Prozbul

Halakhic texts relating to this article
- Torah:: Deuteronomy 15
- Mishnah:: Gittin 4:3, Shevi'it 10:3
- Babylonian Talmud:: Gittin 34b–37b
- Jerusalem Talmud:: Shevi'it ch. 10

= Prozbul =

Rabbinic writ preventing cancellation of loans

The Prozbul (פרוזבול, borrowed from προσβολή) is a halachic mechanism allowing for the collection of debts against loans that have come due, and preventing their cancellation by the monetary Shmita process (The Lord's Release).

The Prozbul was established in the waning years of the Second Temple of Jerusalem by Hillel the Elder. The writ, issued historically by rabbis, changed the status of individual private loans into the public administration, which made them ineligible for cancellation on the year of Shmita. This allowed the poor to receive interest-free loans before the Sabbatical year while protecting the investments of the lenders.

==Historical background==

The Torah mandates a Sabbatical year, Shmita, every seventh year (not to be confused with the Jubilee, which is the year following seven cycles of Shmita). Among other things, the departure of the Sabbatical year cancels all debts. This is one of the many laws in the Torah meant to protect the poor and disadvantaged, affording them a chance to escape from eternal debt.

Conversely, the law harmed the lenders who would never be reimbursed once the Sabbatical year ended to remit all debts. The wealthy refused to loan money during the latter years of the seven-year cycle, refusing the poor even a temporary opportunity to make ends meet.

==Rabbinic response==
The rabbis of the time found the state of affairs to be both a major challenge to the status quo and a violation of numerous mitzvot, Torah commandments, that require magnanimity to the poor, including one within the aforementioned passage in Deuteronomy. The rabbis, under the suggestion of Hillel the Elder, created a loophole in Jewish law, in which a legal document would accompany the interest-free loans (charging interest to fellow Jews is forbidden in the Torah) issued by individuals that stated that the loans were to be transferred to the courts as the law of remission does not apply to loans within the public domain. This groundbreaking institution benefited both borrower and lender; because lenders knew their money was safe even following the Sabbatical year, they were likely to loan to the poor.

The last chapter of Tractate Shevi'it, chapter 10, in the Mishna and the Jerusalem Talmud, details the prozbul legal instrument and specifies how it is drawn up in a court when the loan is made.

==Significance==
The practice of the prozbul was groundbreaking and controversial. "Later Amoraim expressed their astonishment at the fact that Hillel dared to abrogate the Mosaic institution of the release of all debts every seventh year." There is a major debate in the Talmud whether rabbis have the authority to uproot from the Torah and the issue of prozbul is one of the first examples of this debate being tested.

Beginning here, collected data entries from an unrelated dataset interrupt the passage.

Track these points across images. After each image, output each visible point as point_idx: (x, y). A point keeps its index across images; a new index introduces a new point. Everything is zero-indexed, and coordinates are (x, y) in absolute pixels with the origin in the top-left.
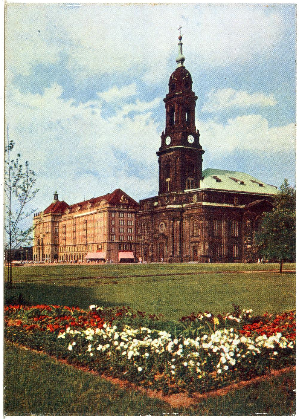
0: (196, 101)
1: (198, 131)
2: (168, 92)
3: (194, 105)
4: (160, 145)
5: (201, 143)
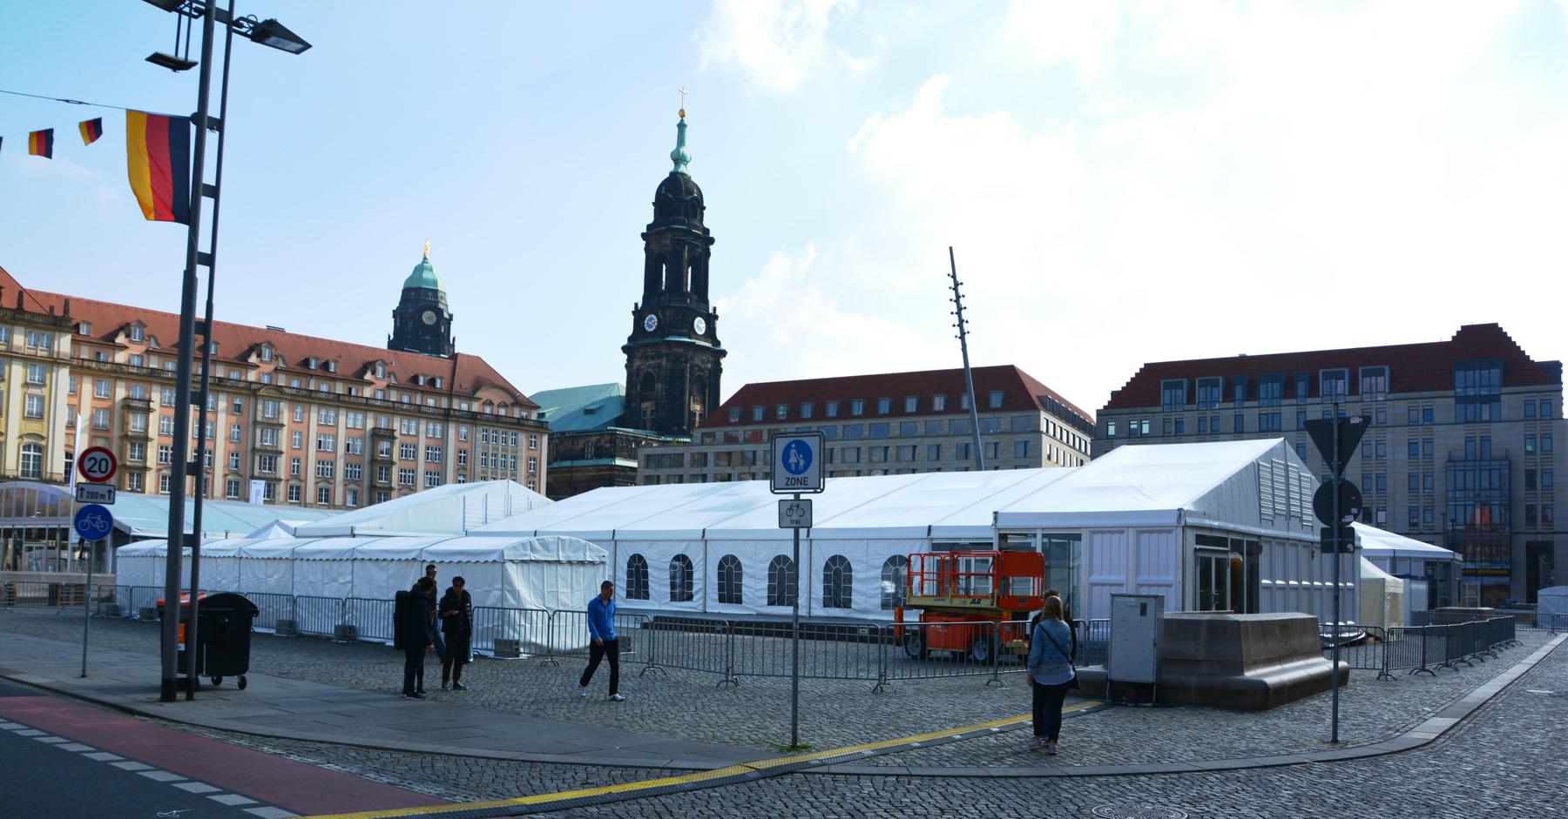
0: (711, 247)
1: (715, 309)
2: (651, 220)
3: (708, 254)
4: (630, 331)
5: (719, 336)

Certain rabbis claim that the Jubilee year is commanded by the Torah only when the majority of Jews are based in the Land of Israel. Thus, when they are dispersed around the world, shmita, like certain other laws, would not be required by the Torah. According to these rabbis, the Great Sanhedrin enacted their own law that while in the Land of Israel Jews must continue to observe shmita so its observance will not be forgotten (prior to the entire Jewish people's eventual return to the land of Israel).

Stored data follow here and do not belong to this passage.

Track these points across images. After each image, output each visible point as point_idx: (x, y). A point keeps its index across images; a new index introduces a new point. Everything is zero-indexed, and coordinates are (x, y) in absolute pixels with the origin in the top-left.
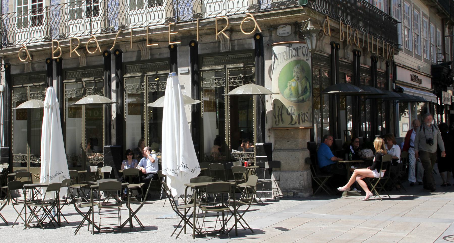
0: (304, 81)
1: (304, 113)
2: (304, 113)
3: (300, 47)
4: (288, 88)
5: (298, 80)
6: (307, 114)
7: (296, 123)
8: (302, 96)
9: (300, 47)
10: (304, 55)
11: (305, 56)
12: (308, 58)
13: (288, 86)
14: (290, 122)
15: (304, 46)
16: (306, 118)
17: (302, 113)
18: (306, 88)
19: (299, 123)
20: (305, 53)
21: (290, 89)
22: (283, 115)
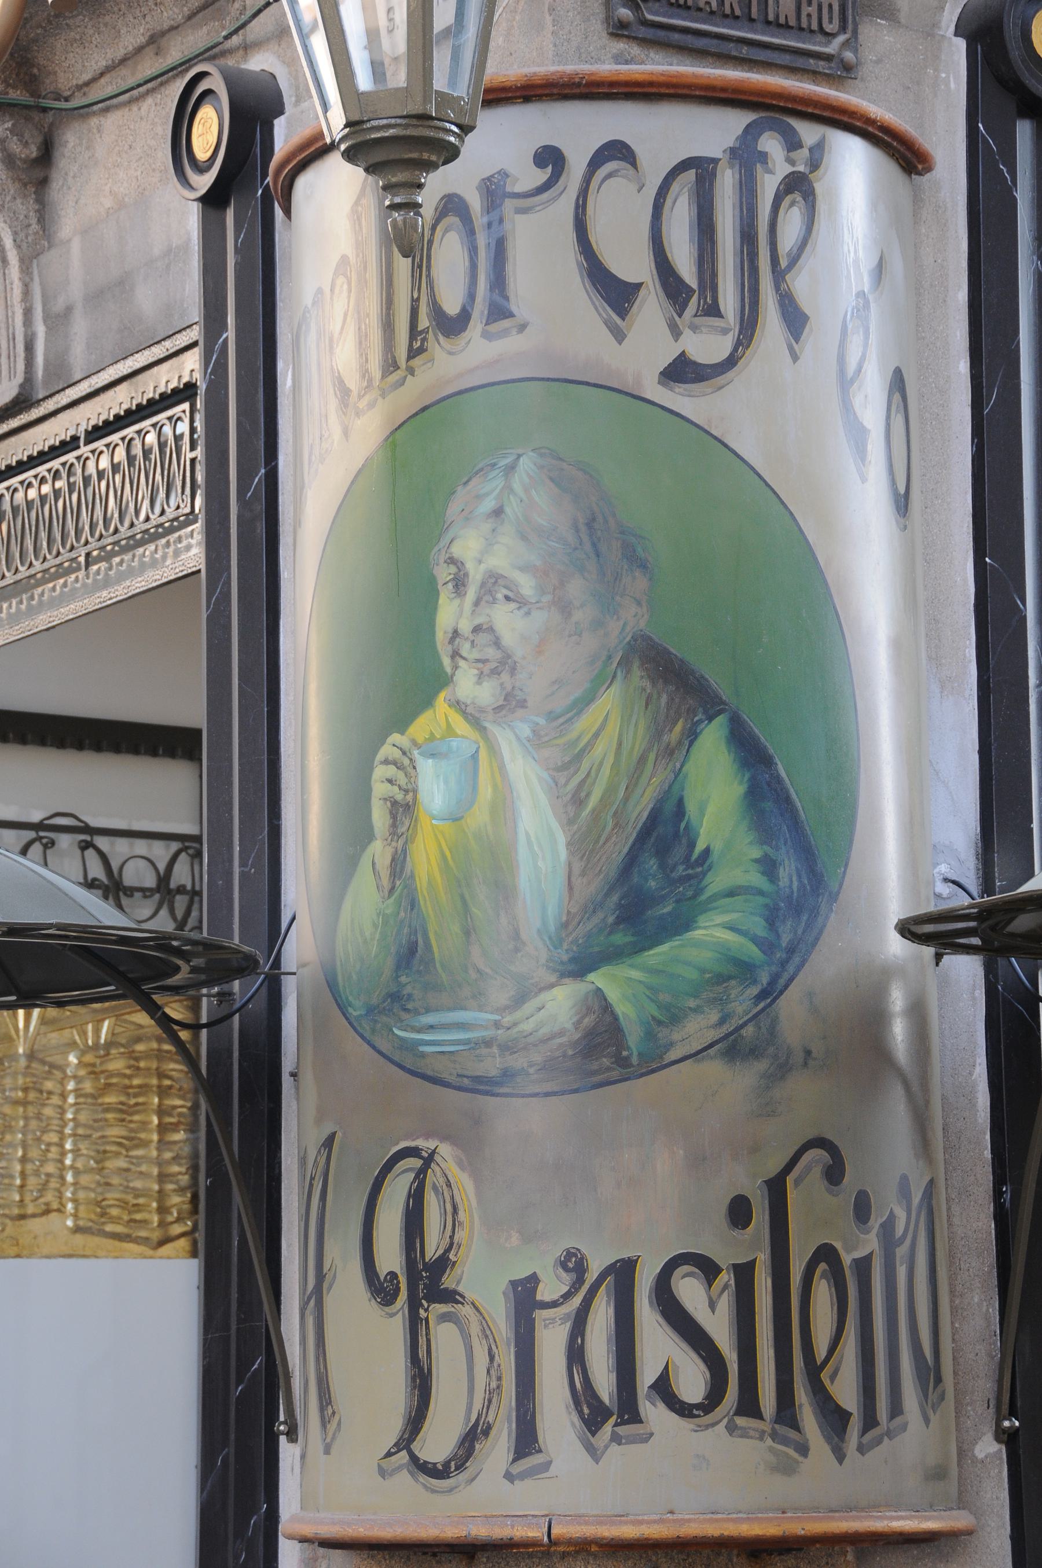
0: (613, 719)
1: (623, 1273)
2: (623, 1273)
3: (550, 158)
4: (379, 851)
5: (511, 703)
6: (690, 1290)
7: (473, 1436)
8: (580, 967)
9: (550, 158)
10: (616, 294)
11: (651, 307)
12: (708, 346)
13: (379, 817)
14: (394, 1426)
15: (616, 152)
16: (658, 1346)
17: (574, 1264)
18: (664, 832)
19: (526, 1441)
20: (632, 263)
21: (399, 864)
22: (329, 1300)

Thus, if one would agree that shmita does not apply when Israelites are dispersed, Hillel, great as he was, would not have changed a law of the Torah in order to fit the needs of his time. He and his beth din would have enacted a rabbinic exception to a rabbinic law. As Maimonides noted in Shmita V'Yovel chapter 9, when most Jews again live in the Land of Israel and the observance of the Sabbatical and Jubilee years are Toraitic commandments, the prozbul will no longer be able to be used. According to this theory, Prozbul, like `eruv, is a rabbinic exception to a rabbinic enactment. Prozbul cannot be used to get around the Torah commanded shmita and yovel, just as `eruv cannot be used to get around the fact that Torah prohibited carrying in the public domain.